Your IT might be able to make this easy for you. If they can make all your files available for the Batch tool, you can avoid doing this yourself. They might be able to provide an FTP server for you to use. On the other hand, why not learn a new skill and cultivate some independence from on IT? :)


Use a web server

If you are familiar with setting up webpages using Wordpress or other platforms, one option is to add the files to a web server and match up the URLs for each file with your upload metadata. A downside here is that your need access to a webserver and the files will temporarily be publicly available to anyone. Some institutions let staff and students create personal webpages using institution resources and this may work for you.


Using FTP  

Using FTP is fairly straightforward but does require some testing so you understand how it works. Every Figshare account has FTP credentials to a Figshare FTP server. This means that you can add files to a cloud server that are then accessible to the Figshare system.
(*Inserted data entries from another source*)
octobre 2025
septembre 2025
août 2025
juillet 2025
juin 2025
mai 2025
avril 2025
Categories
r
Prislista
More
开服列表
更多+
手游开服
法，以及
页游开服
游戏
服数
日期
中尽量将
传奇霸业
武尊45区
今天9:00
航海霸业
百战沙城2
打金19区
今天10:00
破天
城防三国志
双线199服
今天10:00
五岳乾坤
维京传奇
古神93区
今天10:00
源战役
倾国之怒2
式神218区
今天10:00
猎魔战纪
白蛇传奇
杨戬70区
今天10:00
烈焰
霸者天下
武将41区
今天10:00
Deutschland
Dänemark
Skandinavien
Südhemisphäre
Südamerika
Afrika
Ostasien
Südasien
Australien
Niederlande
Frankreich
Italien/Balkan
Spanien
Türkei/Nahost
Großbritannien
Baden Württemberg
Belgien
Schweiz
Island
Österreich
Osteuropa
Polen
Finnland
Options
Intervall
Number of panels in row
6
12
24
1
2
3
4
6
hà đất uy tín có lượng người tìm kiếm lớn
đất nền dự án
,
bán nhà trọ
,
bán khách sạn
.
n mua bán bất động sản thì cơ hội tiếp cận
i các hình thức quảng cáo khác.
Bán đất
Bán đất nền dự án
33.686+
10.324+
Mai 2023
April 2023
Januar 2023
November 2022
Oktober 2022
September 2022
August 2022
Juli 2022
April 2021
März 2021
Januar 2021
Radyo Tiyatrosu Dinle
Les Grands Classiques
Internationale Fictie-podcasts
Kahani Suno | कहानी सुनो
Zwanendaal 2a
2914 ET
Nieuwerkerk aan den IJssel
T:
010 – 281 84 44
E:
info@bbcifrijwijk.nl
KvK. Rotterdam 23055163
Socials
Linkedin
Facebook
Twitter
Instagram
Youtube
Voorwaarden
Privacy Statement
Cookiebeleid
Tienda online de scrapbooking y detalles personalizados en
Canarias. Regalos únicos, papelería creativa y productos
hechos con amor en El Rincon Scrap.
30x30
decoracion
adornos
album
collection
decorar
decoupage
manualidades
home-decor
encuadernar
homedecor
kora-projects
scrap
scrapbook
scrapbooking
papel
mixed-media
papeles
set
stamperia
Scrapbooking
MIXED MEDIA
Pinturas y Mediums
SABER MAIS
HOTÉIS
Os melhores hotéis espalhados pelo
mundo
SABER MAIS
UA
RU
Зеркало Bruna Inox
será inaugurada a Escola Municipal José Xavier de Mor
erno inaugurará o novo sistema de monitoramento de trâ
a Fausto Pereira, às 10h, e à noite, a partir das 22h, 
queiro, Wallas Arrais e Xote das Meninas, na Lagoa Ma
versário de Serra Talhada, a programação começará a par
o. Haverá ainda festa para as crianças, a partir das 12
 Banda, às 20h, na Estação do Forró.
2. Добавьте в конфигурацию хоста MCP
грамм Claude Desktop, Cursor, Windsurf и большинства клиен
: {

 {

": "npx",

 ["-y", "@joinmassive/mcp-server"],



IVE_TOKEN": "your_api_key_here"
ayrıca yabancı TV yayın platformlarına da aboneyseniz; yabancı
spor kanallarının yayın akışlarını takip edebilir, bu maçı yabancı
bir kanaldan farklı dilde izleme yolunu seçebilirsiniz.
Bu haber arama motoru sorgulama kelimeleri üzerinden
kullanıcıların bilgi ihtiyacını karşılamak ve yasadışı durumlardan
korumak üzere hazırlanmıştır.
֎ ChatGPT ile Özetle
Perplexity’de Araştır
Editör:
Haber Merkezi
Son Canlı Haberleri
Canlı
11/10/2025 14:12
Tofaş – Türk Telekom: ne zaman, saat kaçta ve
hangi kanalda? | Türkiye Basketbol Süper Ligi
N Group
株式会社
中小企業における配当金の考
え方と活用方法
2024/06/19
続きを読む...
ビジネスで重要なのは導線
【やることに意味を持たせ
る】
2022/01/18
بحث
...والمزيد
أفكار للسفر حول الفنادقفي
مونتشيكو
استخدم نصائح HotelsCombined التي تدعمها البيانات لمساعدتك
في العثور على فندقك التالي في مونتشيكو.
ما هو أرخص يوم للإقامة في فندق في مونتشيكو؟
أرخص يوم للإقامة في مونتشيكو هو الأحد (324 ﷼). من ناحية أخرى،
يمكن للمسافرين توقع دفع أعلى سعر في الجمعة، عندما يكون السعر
The Figshare FTP system is not designed specifically for use with the Batch tool, rather it is designed to help users upload really big files or lots of files to one or more new draft items in their account. But, you can use this system with the Batch Tool by doing the following:

  1. Follow the instructions to connect to the Figshare FTP server (do this on stage for testing and then create a new connection for production when you're ready to go)
    1. Really important note: If your Figshare account uses SSO for sign in and you clicked the button to create an FTP password, make sure the password does not have any forward or backward slashes as these may cause issues later. Recreate your password until no slashes appear and use this for the next steps. 
  2. Figshare provides a 'data' folder for you. Don't create any subfolders here! If you do this, Figshare will create draft items in your account each titled with the subfolder name. Instead, add the files for upload directly to the 'data' folder.
  3. Once they are uploaded, highlight all the files in the data folder, right click (or command click) to see the little pop up menu and select the option to copy the URLs to your clipboard.
    1. Each file URL will look like this: ftp://3801041@ftps.figshare.com/data/thisIsMyFilename.pdf
  4. Paste these URLs into your upload CSV, format them with brackets and double quotes and match each to its metadata row.
  5. Add your FTP password to the URLS manually or using Find/Replace: 
    1. Add a colon after your account number and add your password. It should look like this: ftp://3801041:myPassword@ftps.figshare.com/data/thisIsMyFilename.pdf 
    2. Note: This is where that password caveat from above is important. Certain characters will make the URL unusable.
  6. Each row in the CSV should have one or more file URLs formatted like this: ["ftp://3801041:myPassword@ftps.figshare.com/data/thisIsMyFilename.pdf"]
  7. These files will be available temporarily since Figshare cleans out the FTP server regularly.